With that flat-hat he practically sleeps in, this chewy cigar aggression and a tendency to go completely ape-shit, Ashby pits Buddusky against the beautiful winter dreariness of America-from-a-train across Washington and New York and The Man's omnipresence. Buddusky's first full sentence to a whiny Navy answer-boy, all the while rubbing is nose into face and swishing and spitting from a libation in the throes of a mild hangover, is "Tell MAA to go fuck himself." He's being ordered alongside the more reserved "Mule" Muhall (Young) to do "chicken shit detail," forced to take a wimpy Navy kid all the way to jail for gripping $40 on naval grounds from the chief's wife's Polio charity box. Big whup. But kid's in for eight years, where he'll be a slow-to-react toy made of baby-fat for the Marines to bully, or as they're politely nicknamed, "the fucking grunts."

Instead of Dupea's dilemma with the depression of the world, Buddusky's contentment as "a lifer" is handcuffed to the dilemma of a lesser man caught up by the world he's, for the good part, got by the balls. Life isn't hunky-dory, and Buddusky kind of likes it that way: up for scuffles, downing beer cans and the occasional Heineken (re: Kennedy used to drink it .), and devouring 50-cent New York Italian sausage sandwiches. It's the little details, keep life low maintenance and maintained (he's happy serving in the Navy).

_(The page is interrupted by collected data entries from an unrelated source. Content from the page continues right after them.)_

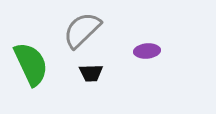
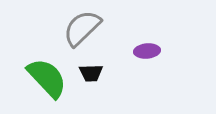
gray semicircle: moved 2 px up
green semicircle: moved 16 px right, 14 px down; rotated 18 degrees counterclockwise
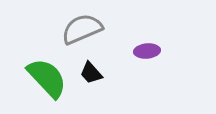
gray semicircle: moved 1 px down; rotated 21 degrees clockwise
black trapezoid: rotated 50 degrees clockwise
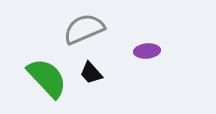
gray semicircle: moved 2 px right
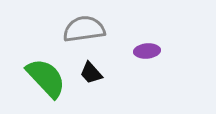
gray semicircle: rotated 15 degrees clockwise
green semicircle: moved 1 px left
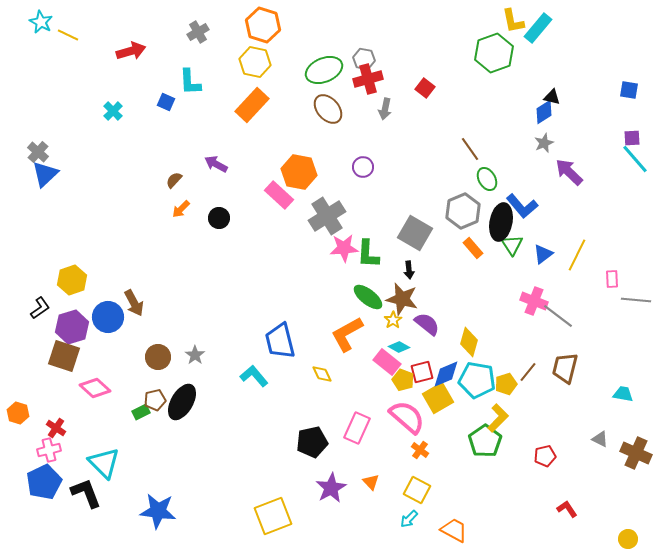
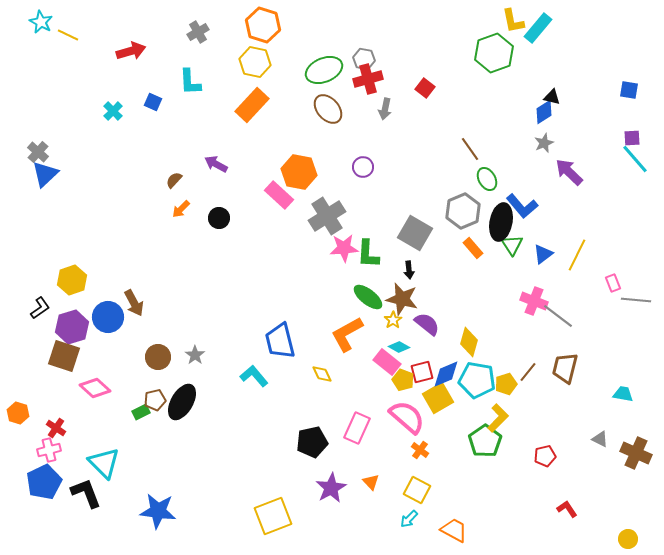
blue square at (166, 102): moved 13 px left
pink rectangle at (612, 279): moved 1 px right, 4 px down; rotated 18 degrees counterclockwise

In Five Easy Pieces, Dupea slide-arms everything off a diner's table when he can't get toast from an exhausted waitress (he doesn't end up getting toast). Buddusky commands Meadows (Quaid playing the convict) to get his damn cheese melted on his burger - give life a sample of strong-arm and keep calm. Yet, when a racist bartender refuses to serve an underage Meadows and has the gall to simply degrade Mule with a "...you know" nod to Bad Ass, shit's ugly:

[Pulling out a pistol and slamming it on the bar.] "I am the motherfucking shore patrol motherfucker...give this man a beer!" Meadows doesn't end up getting a beer at the bar, instead, the gang just goes on a run for cheap sixers and lays up in a motel room, which gets a bit trashed.

"Let me tell you about a kid like Meadows, he's the kind of guy who's going to the brig and secretly he's glad." The world in Detail is as foreboding, unforgiving and bare-tree-scarce as the one in Milos Foreman's One Flew Over the Cuckoo's Nest. And Meadows is just another clueless motherfucker, a calf going to slaughter. It eats at Buddusky constantly, he's trying to teach this kid the ropes, get him laid twice (by aforementioned zany preggers mom, God bless 'er), take him ice-skating in Times Square while he stares down the metropolitan broads and freaks, but the end is the end.

Combing his thinning hair in a motel mirror like wet clockwork with two tidy, designated brushes to the 'stache, Buddusky knows the deal, has made a deal with the deal (unlike Cuckoo 's Randle McMurphy), and knows he's a lucky sonuvabitch not only to possess the stomach for it, but to be just a tad above it all: "I guess we're just a couple of lifers," is his last line, as Mule and Buddusky go their separate ways - kick in: the long impending march-beat of snares - after finally dropping a hesitant Meadows off at the brig. The underbelly immediately swallows the kid up like shadows on a canyon.

There's rumor of a sequel to The Last Detail on the horizon with Morgan Freeman stepping in for Otis Young. Of all these characters, Billy Bad Ass Buddusky could be the easiest to find, same as he ever was - kinda like Jack knowwhaddamean?